To increase the performances of the tools and to make it quite reliable I create this BHist with this feature switchable or not (and in my analysis tools is automatical after a firts dry run to calculate the dimension of booked histograms…): when the feature is off BHist is only a wrapper to standard TH1, TH2 and TProfile and some methods (for example the Terminate()) are simply doing nothing, when, instead, the features is on, the “game” with TTrees is done and these methods do something (Terminate() reads back the tree, books the histogram, fills it and then erase the hidden file with the tree).

In addition the THnSparse class requires only an equally-spaced binning when, instead, in my research field (cosmic rays) a log-binning is very often preferable…

Thanks again for the suggestion,
Matteo

Hi Matteo,

Thanks for this additional info. Now I understand better what you have implemented and effectively it could be an interesting class that one could support. Is your class well documented and tested?
Do you provide a BHist::Merge function such that the class can be used in parallel systems like PROOF?

Rene

  • Is tested by me and by some guys working with me…

  • Is not so well documented but is made by only ~ 400 lines of code so for me would be not so hard work to document better it…

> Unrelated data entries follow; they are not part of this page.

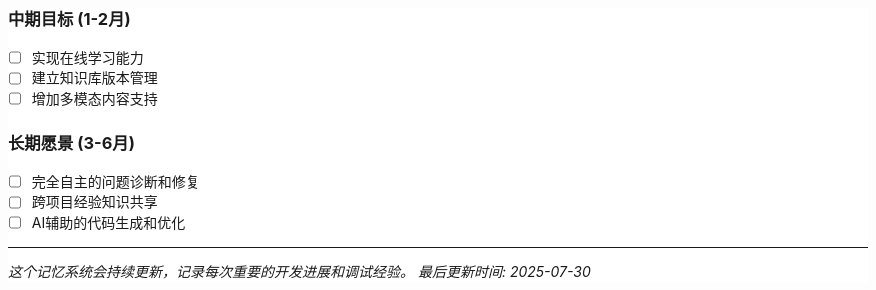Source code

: ### 中期目标 (1-2月)
- [ ] 实现在线学习能力
- [ ] 建立知识库版本管理
- [ ] 增加多模态内容支持

### 长期愿景 (3-6月)
- [ ] 完全自主的问题诊断和修复
- [ ] 跨项目经验知识共享
- [ ] AI辅助的代码生成和优化

---

*这个记忆系统会持续更新，记录每次重要的开发进展和调试经验。*
*最后更新时间: 2025-07-30*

  • I didn’t implement all the functionalities of the standard TH1, TH2 and TProfile but only Sumw2, LineColor, MarkerColor, the name for the axis, and actually the real name would have been BHistF, since is only a “wrapper” for TH1F, TH2F and TProfile (but this can be extended easily)… So, no, I didn’t implement the Merge method but since just now I’m trying to make my analysis tools (that IS a TSelector daughter…) with TProofLite (and then I hope TProof…), but I have still problems withthe directory managing, probably I HAVE to implement it soon…
    For other methods (for example in my tool I use Scale(), Add() and something else similar…) that are used only when the filling process has finished (so after the Terminate() that besides to book the real histogram also write it into the “output” TDirectory…) I implemented two stupid methods “TH1* BHist::GetHist()” and void “BHist::SaveHist()”: the user retrieve from “output” TDirectory the real THnF with GetHist(), manipulate it as wanted, and then “fix” again in on the “output” TDirectory with SaveHist() (this obviously uses the kOverWrite flag…)

  • The “sandbox” whit inside the file where the tree is created, for now (but I think is the best solution…), is managed from “above”: the class managing my custom ObjArray (the other “point” of my original post…) with all the histograms of the set of histograms (i.e. of the same cut…) creates the hidden file (TFile*) with its name + the pid of the process + date and pass it in the BHist constructor (so BHist can create the TTree inside it…) and is its responsability to delete this file at the end…

Once your code is mature and documented, post it if you like and we will investigate if it can be a more general tool.

Rene

Ok! It will be a pleasure for me to do this!

Hi,
after more than two months (my experiment is in the final commissioning and close to the data taking so I’m a little bit busy…) I’m able to ‘release’ my class.
It’s not in a very complete and final implementation but almost all the main functionalities are implemented, is working, was tested and I can define it as ‘stable’…

Here:
dl.dropbox.com/u/3993877/BHist.tar.gz

you can find a tar archive with inside the class (BHist.C and Bhist.h), the linkdef for the dictionary and a valid Makefile.

In addition you can find some ROOT macros I’ve prepared to test it:
Basic.C : this shows the basic functionalities of BHist’s
Speedness.C : this is a sort of benchmark test for the speedness and for the usage of memory comparing BHist and TH1
Add.C ans AddSumw2.C : this shows the use of the Add() and Merge() methods.

Additional work has to be done to improve the class but I prefer to do this only if this class can be usefull in the future and for other people (otherwise, for me, I will implement something else when I will need it…).

Let me know what do you think about my class!